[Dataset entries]
━━━━
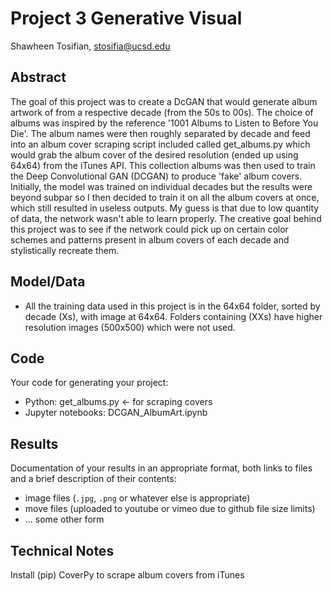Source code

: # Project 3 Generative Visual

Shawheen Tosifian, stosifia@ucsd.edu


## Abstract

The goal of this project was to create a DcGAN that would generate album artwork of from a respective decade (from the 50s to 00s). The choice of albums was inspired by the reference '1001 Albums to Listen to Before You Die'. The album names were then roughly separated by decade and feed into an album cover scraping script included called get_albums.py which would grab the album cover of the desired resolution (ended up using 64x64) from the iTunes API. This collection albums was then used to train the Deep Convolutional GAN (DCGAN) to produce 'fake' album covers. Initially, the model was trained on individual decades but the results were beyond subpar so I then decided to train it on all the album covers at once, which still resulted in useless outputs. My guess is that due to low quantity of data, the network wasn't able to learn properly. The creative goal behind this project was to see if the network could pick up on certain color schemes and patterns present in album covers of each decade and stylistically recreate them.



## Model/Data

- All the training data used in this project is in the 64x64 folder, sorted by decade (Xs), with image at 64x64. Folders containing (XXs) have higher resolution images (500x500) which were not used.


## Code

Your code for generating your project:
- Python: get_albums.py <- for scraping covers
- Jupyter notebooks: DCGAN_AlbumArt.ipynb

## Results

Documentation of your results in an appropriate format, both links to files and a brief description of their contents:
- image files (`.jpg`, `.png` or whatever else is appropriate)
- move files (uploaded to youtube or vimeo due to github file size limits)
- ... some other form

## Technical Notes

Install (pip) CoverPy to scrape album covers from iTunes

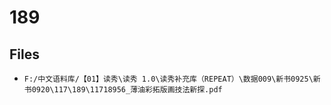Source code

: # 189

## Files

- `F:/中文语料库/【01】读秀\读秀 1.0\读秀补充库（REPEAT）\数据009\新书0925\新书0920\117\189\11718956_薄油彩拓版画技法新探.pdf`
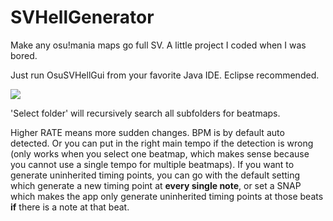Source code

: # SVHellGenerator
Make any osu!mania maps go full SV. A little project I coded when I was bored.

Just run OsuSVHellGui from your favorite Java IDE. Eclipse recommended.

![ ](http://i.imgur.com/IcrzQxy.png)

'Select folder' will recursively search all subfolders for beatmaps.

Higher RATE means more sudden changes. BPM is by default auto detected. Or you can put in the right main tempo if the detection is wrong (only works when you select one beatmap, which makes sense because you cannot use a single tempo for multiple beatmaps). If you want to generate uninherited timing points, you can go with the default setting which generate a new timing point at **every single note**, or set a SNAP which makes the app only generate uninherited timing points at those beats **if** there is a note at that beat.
━━━━
With the pictures stripped out, return each record word for word.

## Answer to this problem
Source code

: # Project 3 Generative Visual

Shawheen Tosifian, stosifia@ucsd.edu


## Abstract

The goal of this project was to create a DcGAN that would generate album artwork of from a respective decade (from the 50s to 00s). The choice of albums was inspired by the reference '1001 Albums to Listen to Before You Die'. The album names were then roughly separated by decade and feed into an album cover scraping script included called get_albums.py which would grab the album cover of the desired resolution (ended up using 64x64) from the iTunes API. This collection albums was then used to train the Deep Convolutional GAN (DCGAN) to produce 'fake' album covers. Initially, the model was trained on individual decades but the results were beyond subpar so I then decided to train it on all the album covers at once, which still resulted in useless outputs. My guess is that due to low quantity of data, the network wasn't able to learn properly. The creative goal behind this project was to see if the network could pick up on certain color schemes and patterns present in album covers of each decade and stylistically recreate them.



## Model/Data

- All the training data used in this project is in the 64x64 folder, sorted by decade (Xs), with image at 64x64. Folders containing (XXs) have higher resolution images (500x500) which were not used.


## Code

Your code for generating your project:
- Python: get_albums.py <- for scraping covers
- Jupyter notebooks: DCGAN_AlbumArt.ipynb

## Results

Documentation of your results in an appropriate format, both links to files and a brief description of their contents:
- image files (`.jpg`, `.png` or whatever else is appropriate)
- move files (uploaded to youtube or vimeo due to github file size limits)
- ... some other form

## Technical Notes

Install (pip) CoverPy to scrape album covers from iTunes

Source code

: # 189

## Files

- `F:/中文语料库/【01】读秀\读秀 1.0\读秀补充库（REPEAT）\数据009\新书0925\新书0920\117\189\11718956_薄油彩拓版画技法新探.pdf`
Source code

: # SVHellGenerator
Make any osu!mania maps go full SV. A little project I coded when I was bored.

Just run OsuSVHellGui from your favorite Java IDE. Eclipse recommended.

![ ](http://i.imgur.com/IcrzQxy.png)

'Select folder' will recursively search all subfolders for beatmaps.

Higher RATE means more sudden changes. BPM is by default auto detected. Or you can put in the right main tempo if the detection is wrong (only works when you select one beatmap, which makes sense because you cannot use a single tempo for multiple beatmaps). If you want to generate uninherited timing points, you can go with the default setting which generate a new timing point at **every single note**, or set a SNAP which makes the app only generate uninherited timing points at those beats **if** there is a note at that beat.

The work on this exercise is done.